# Ideensammlung zu Multiplayer



## FelixBaum (12. Jun 2014)

Hallo Leute,

ich weiß nicht, wo ich dieses Thema einsortieren soll, daher hab ich's mal hierher gepackt.

Also wir haben in der Schule eine Aufgabe bekommen, wo wir ein Bild bekommen haben. Der Kommentar von unserem Lehrer war, dass wir uns bis nächste Woche überlegen sollen, wie man daraus einen Multiplayer machen könnte, also was für Spieltypen und so was.
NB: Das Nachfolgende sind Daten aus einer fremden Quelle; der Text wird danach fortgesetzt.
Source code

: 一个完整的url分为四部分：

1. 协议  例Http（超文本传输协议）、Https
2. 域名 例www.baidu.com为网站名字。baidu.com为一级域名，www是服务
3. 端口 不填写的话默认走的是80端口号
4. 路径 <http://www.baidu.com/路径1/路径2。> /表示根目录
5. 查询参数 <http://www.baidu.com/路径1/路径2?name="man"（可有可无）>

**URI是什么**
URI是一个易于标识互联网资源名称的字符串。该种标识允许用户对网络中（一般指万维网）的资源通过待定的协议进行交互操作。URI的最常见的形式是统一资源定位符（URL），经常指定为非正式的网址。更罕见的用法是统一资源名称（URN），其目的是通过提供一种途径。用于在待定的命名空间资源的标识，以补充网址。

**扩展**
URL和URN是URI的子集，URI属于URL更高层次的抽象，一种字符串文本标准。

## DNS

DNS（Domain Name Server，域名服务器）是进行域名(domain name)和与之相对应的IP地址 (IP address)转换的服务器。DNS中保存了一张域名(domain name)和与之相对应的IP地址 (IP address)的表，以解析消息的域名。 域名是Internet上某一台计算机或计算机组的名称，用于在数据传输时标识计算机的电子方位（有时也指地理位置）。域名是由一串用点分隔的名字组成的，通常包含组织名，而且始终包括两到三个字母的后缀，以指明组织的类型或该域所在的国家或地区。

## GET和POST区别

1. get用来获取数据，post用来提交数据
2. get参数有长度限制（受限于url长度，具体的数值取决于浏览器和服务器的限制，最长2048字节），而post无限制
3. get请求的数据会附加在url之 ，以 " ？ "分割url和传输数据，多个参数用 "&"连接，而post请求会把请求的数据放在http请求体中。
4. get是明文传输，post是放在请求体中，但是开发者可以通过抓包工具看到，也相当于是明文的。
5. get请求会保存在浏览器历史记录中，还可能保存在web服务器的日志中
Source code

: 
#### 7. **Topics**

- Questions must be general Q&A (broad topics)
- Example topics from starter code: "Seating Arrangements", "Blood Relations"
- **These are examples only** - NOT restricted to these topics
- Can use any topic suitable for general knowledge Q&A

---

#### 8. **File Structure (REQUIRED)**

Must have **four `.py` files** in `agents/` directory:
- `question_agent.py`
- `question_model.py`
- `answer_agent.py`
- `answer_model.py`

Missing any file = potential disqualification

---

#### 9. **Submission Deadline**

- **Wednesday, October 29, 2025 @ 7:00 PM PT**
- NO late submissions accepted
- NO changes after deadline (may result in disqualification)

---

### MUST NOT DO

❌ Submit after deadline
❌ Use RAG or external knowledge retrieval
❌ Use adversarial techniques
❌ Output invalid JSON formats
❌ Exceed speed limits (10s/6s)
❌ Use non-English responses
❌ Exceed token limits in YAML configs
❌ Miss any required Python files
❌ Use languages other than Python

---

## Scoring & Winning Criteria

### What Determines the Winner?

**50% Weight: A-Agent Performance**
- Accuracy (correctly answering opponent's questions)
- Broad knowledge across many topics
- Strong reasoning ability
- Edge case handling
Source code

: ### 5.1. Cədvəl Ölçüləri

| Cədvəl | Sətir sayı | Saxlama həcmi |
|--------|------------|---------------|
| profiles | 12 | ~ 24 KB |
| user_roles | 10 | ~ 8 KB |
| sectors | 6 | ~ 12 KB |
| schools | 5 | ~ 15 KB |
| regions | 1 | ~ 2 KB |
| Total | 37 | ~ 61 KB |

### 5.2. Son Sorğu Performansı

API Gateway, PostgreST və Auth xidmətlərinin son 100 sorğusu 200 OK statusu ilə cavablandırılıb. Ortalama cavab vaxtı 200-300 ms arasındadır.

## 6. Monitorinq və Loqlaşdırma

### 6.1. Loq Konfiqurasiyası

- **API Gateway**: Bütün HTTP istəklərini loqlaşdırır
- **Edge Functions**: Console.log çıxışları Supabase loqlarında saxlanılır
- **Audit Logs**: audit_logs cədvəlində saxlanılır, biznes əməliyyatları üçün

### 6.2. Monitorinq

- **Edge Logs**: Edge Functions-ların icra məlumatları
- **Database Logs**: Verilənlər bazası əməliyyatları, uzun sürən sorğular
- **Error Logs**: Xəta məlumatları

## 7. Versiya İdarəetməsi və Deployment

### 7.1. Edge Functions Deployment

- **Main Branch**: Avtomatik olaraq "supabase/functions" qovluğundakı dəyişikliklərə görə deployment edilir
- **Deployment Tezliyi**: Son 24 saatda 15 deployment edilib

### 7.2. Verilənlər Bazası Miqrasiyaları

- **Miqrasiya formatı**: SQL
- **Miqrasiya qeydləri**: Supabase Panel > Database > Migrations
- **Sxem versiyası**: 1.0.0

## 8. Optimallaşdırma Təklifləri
Das ganze soll über das Internet laufen, nicht an einem Computer. Es geht hierbei nicht um die Umsetzung, sondern um die Idee. 

Auf dem Bild ist ein roter und ein blauer Punkt auf einem schwarzen Hintergrund, diese können sich frei bewegen und können auch noch "Projektile" abschießen. 

Mir fällt irgendwie nur das ein, dass die Spieler versuchen in einer bestimmten Zeit soviele Punkte mit Treffern zu machen wie möglich.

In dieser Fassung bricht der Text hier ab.